McMullen: Did Doug Pederson Really Downplay Carson Wentz?
PHILADELPHIA (973espn.com) — Perhaps my favorite piece of football wisdom comes from Tom Moore, the now 78-year-old assistant head coach under Bruce Arians with the Arizona Cardinals.
Once upon a time, Moore was the offensive coordinator in Indianapolis when Peyton Manning was winning games at a historic pace and he was asked why the backup quarterbacks didn't get more repetitions in practice just in case.
"If [No.] 18 goes down [Manning] we are f@#$ked," the gruff veteran coach answered in a not-safe-for-work kind of way, "and we don't practice f@#$ed."
If you watched Green Bay on "Monday Night Football" you kind of get what Moore was trying to say: if you lose a superstar quarterback in the NFL, there isn't all that much you can do.
Doug Pederson, on the other hand, spent part of his Monday afternoon press conference explaining that the 8-1 Eagles are far more than their superstar signal caller, Carson Wentz.
It's not that the Eagles coach doesn't understand who is the most important player on his football team but he also wants to ease up on the expectations of what is still a second-year player with just 25 NFL starts under his belt.
The midseason NFL MVP, Wentz has taken off in his sophomore campaign, fast-forwarding a narrative that projected him as a future superstar. Forget the future part, Wentz has already arrived as perhaps the NFL's most dynamic player now that Aaron Rodgers has been sidelined with a broken collarbone.
From a national perspective, Wentz is the face of the Eagles but he is not the only one who has helped turn this team from a 7-9 afterthought into a legitimate Super Bowl contender and Pederson took the opportunity to explain that when asked about his quarterback epitomizing the team's unselfishness this season.
“There’s a lot of guys that way that are unselfish, disciplined ballplayers, in the way they prepare and study,” the coach explained. “I think with Carson leading the offense and kind of being the face right now and getting the accolades, he is the most humble guy you will come across. But he understands that this is a team game."

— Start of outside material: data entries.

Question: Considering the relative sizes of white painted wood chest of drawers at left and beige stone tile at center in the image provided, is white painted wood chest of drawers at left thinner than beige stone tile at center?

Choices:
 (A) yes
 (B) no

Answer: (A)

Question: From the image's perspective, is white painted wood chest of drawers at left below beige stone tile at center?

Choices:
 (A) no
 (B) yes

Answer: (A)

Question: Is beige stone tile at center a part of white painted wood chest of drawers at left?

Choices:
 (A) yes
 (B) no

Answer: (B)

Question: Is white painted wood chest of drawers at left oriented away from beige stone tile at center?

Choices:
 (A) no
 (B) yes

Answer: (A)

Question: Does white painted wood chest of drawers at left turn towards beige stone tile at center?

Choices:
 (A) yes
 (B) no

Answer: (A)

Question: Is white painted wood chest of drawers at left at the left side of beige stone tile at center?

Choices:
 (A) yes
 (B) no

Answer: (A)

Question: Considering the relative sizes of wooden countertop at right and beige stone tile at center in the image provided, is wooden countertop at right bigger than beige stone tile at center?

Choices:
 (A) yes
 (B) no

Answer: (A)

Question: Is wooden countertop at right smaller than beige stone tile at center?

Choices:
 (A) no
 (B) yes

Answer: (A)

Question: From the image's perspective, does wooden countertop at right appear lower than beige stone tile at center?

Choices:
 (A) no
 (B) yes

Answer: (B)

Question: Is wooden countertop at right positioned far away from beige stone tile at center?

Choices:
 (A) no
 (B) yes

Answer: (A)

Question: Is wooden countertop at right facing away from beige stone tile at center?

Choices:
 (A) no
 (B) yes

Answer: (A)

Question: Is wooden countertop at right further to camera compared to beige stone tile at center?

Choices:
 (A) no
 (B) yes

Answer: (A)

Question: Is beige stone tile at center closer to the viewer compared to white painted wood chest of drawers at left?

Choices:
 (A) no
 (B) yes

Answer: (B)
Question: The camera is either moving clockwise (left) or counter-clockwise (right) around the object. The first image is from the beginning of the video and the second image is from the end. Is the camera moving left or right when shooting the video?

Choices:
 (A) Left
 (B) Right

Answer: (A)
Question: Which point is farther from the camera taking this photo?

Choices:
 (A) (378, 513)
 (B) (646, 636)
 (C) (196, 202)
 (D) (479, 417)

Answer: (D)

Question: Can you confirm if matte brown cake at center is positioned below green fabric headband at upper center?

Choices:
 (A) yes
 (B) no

Whether it's Malcolm Jenkins and Brandon Graham on defense, Lane Johnson and Jason Kelce on the offensive line and even injured leaders like Jason Peters, Darren Sproles and Chris Maragos, so many have contributed to Philadelphia's meteoric rise.
That said they all fall in line behind Wentz, a natural leader who doesn't seem to be affected by the outside noise that can often envelop an athlete in the city.
"Everything he is getting, he deserves, for the way he prepares and studies," Pederson said. "But I think there’s a lot of guys who do the same thing. They may get overlooked, but they prepare to the best of their abilities.”
While some may raise an eyebrow at Pederson playing down Wentz's impact on this team, the second-year coach has been a master at managing the personalities in his locker room.
In this instance, it was simply an effort to insulate Wentz from the enormous pressure put on star quarterbacks in this league.
In a short-attention-span culture built on headlines designed to generate clicks, it's always about Wentz versus Dak Prescott not the Eagles against the Dallas Cowboys.
“Listen, I don’t like to put it all on one guy,” Pederson said. “I think [Wentz] is a part of the standard. But it is not, ‘Carson, you set it, and I’ll follow your lead,’ even though he is playing extremely well.”
Pederson has done a wonderful job building up a team atmosphere and he's intent on having 53 players moving in one direction to accomplish "something special," not 52 following one.
“You’ve got to look at our defense, too, and the way they’ve studied, and the way they understand our defense,” Pederson said. “Those standards are being set all over the place. Our players pride themselves on playing well each week. And if it’s Carson, if it’s Fletch (Fletcher Cox), if it’s Brandon (Graham), Malcolm (Jenkins), whoever it might be, they want to make sure that they want to do everything they can to win that next game.”
Wentz is the most important player on this team but he's also part of something Pederson hopes ends up with more than just an MVP award.